# What you should do
For the entries below, return every line from the top through the line with "- Highlight top" exactly as it stands, omitting pictures.

# Material to process
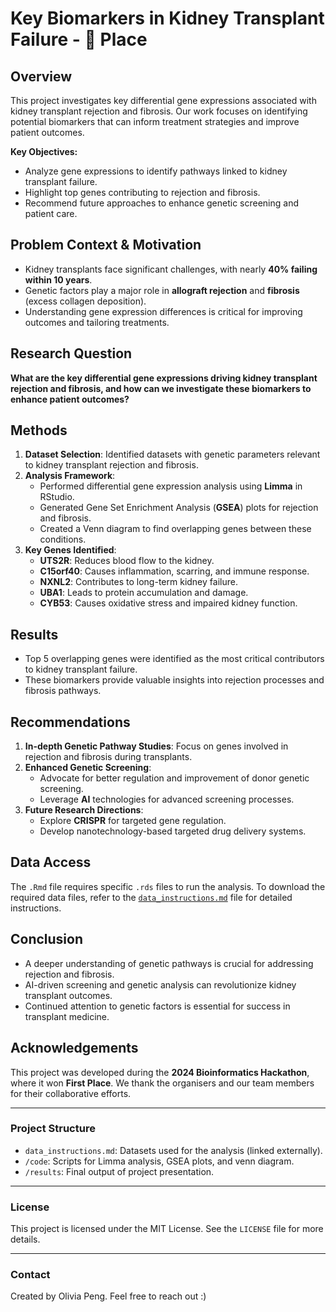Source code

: # Key Biomarkers in Kidney Transplant Failure - 🥇 Place

## Overview
This project investigates key differential gene expressions associated with kidney transplant rejection and fibrosis. Our work focuses on identifying potential biomarkers that can inform treatment strategies and improve patient outcomes.

**Key Objectives:**
- Analyze gene expressions to identify pathways linked to kidney transplant failure.
- Highlight top genes contributing to rejection and fibrosis.
- Recommend future approaches to enhance genetic screening and patient care.

## Problem Context & Motivation
- Kidney transplants face significant challenges, with nearly **40% failing within 10 years**.
- Genetic factors play a major role in **allograft rejection** and **fibrosis** (excess collagen deposition).
- Understanding gene expression differences is critical for improving outcomes and tailoring treatments.

## Research Question
**What are the key differential gene expressions driving kidney transplant rejection and fibrosis, and how can we investigate these biomarkers to enhance patient outcomes?**

## Methods
1. **Dataset Selection**: Identified datasets with genetic parameters relevant to kidney transplant rejection and fibrosis.
2. **Analysis Framework**:
   - Performed differential gene expression analysis using **Limma** in RStudio.
   - Generated Gene Set Enrichment Analysis (**GSEA**) plots for rejection and fibrosis.
   - Created a Venn diagram to find overlapping genes between these conditions.
3. **Key Genes Identified**:
   - **UTS2R**: Reduces blood flow to the kidney.
   - **C15orf40**: Causes inflammation, scarring, and immune response.
   - **NXNL2**: Contributes to long-term kidney failure.
   - **UBA1**: Leads to protein accumulation and damage.
   - **CYB53**: Causes oxidative stress and impaired kidney function.

## Results
- Top 5 overlapping genes were identified as the most critical contributors to kidney transplant failure.
- These biomarkers provide valuable insights into rejection processes and fibrosis pathways.

## Recommendations
1. **In-depth Genetic Pathway Studies**: Focus on genes involved in rejection and fibrosis during transplants.
2. **Enhanced Genetic Screening**:
   - Advocate for better regulation and improvement of donor genetic screening.
   - Leverage **AI** technologies for advanced screening processes.
3. **Future Research Directions**:
   - Explore **CRISPR** for targeted gene regulation.
   - Develop nanotechnology-based targeted drug delivery systems.

## Data Access
The `.Rmd` file requires specific `.rds` files to run the analysis. To download the required data files, refer to the [`data_instructions.md`](./data_instructions.md) file for detailed instructions.

## Conclusion
- A deeper understanding of genetic pathways is crucial for addressing rejection and fibrosis.
- AI-driven screening and genetic analysis can revolutionize kidney transplant outcomes.
- Continued attention to genetic factors is essential for success in transplant medicine.

## Acknowledgements
This project was developed during the **2024 Bioinformatics Hackathon**, where it won **First Place**. We thank the organisers and our team members for their collaborative efforts.

---

### Project Structure
- `data_instructions.md`: Datasets used for the analysis (linked externally).
- `/code`: Scripts for Limma analysis, GSEA plots, and venn diagram.
- `/results`: Final output of project presentation.

---

### License
This project is licensed under the MIT License. See the `LICENSE` file for more details.

---

### Contact
Created by Olivia Peng. Feel free to reach out :)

# Completed task
Source code

: # Key Biomarkers in Kidney Transplant Failure - 🥇 Place

## Overview
This project investigates key differential gene expressions associated with kidney transplant rejection and fibrosis. Our work focuses on identifying potential biomarkers that can inform treatment strategies and improve patient outcomes.

**Key Objectives:**
- Analyze gene expressions to identify pathways linked to kidney transplant failure.
- Highlight top genes contributing to rejection and fibrosis.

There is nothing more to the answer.